Une grande expédition pour documenter les variations climatiques

Du 4 mai au 13 juin, une centaine de scientifiques embarqueront à bord du Marion Dufresne pour une mission au large du Mozambique et de l’Afrique du Sud. Soutenu par la Flotte océanographique française, et coordonné par Meryem Mojtahid, paléoclimatologue à l’Université d’Angers (LPG), le programme international de recherche CHARM vise à recueillir des données sur les variations climatiques passées dans l’hémisphère Sud.

Le Marion Dufresne
Le Marion Dufresne (crédit photo : TAAF)
« C’est un énorme privilège ». Le projet porté par Meryem Mojtahid a retenu l’attention de la Flotte océanographique française, opérée par l’Ifremer, qui a décidé de mettre à sa disposition l’un de ses fleurons, le Marion Dufresne, et son équipage. Durant un mois et demi, une centaine de scientifiques de dix nationalités, issus de 25 institutions européennes, africaines et brésiliennes, seront en permanence à bord du navire équipé de 650 m2 de laboratoires.

Le but principal de l’expédition « est de revenir dans le passé pour étudier les variations climatiques dans le temps, résume Meryem Mojtahid, professeure à l’Université d’Angers, membre du Laboratoire de Planétologie et Géosciences (LPG). Nous disposons de beaucoup de données pour l’hémisphère Nord, mais très peu pour l’hémisphère Sud ».

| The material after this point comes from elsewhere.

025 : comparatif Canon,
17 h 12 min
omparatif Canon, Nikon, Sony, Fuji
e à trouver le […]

Pour pouvoir analyser les variations du climat depuis 10 000, voire 20 000 ans - et anticiper ce que pourrait être l’avenir - les scientifiques ont besoin d’indices. Les traces des variations passées se trouvent notamment dans des zones particulières qui vont accumuler des sédiments, « les plateaux continentaux, situés en mer ouverte mais influencés par les apports de grands fleuves ».

Le Marion Dufresne mettra d’abord le cap sur l’océan Indien, au large du Mozambique, au niveau du plateau continental sous influence du fleuve Zambèze. Puis, la mission se poursuivra dans l’Atlantique, sur la côte sud-africaine accumulant les sédiments du fleuve Orange.


Le navire est équipé de 650 m2 de laboratoires (crédit photo : TAAF).
L’équipe de recherche procèdera à des carottages pour remonter le temps, mais étudiera également les conditions actuelles, à travers des mesures sur l’eau, des prélèvements de sédiments de surface, des captures de planctons… « afin de bien appréhender l’ensemble des paramètres environnementaux que l’on va chercher dans le passé », explique Meryem Mojtahid qui sera accompagnée par une vingtaine de collègues et doctorants du site angevin du LPG, spécialiste des foraminifères et des systèmes littoraux et marins.

Des scolaires associés au projet

Le programme de recherche se double d’un volet pédagogique. Depuis l’automne 2025, l’équipe du LPG est intervenue auprès de sept classes d’écoles et de collèges de la région Pays de la Loire, comme à Avrillé (lire l’article). Avec l’appui de l’association de culture scientifique Culture Biome, les scolaires ont pu prendre connaissance des objectifs et enjeux de la mission, à travers différents ateliers, et imaginer des expériences qui seront réalisées à bord par les scientifiques. Au Mozambique, des écoles primaires locales et le collège-lycée français de Maputo sont également inclus dans ce programme et seront invités à effectuer une visite du navire.

Il sera possible de suivre au quotidien le déroulement de l’expédition, grâce à une newsletter et un site dédié, mais aussi sur les ondes des antennes du groupe Radio France, puisqu’un journaliste de France Culture embarquera pour la partie sud-africaine. Au retour, une exposition photographique et un film documentaire sont prévus.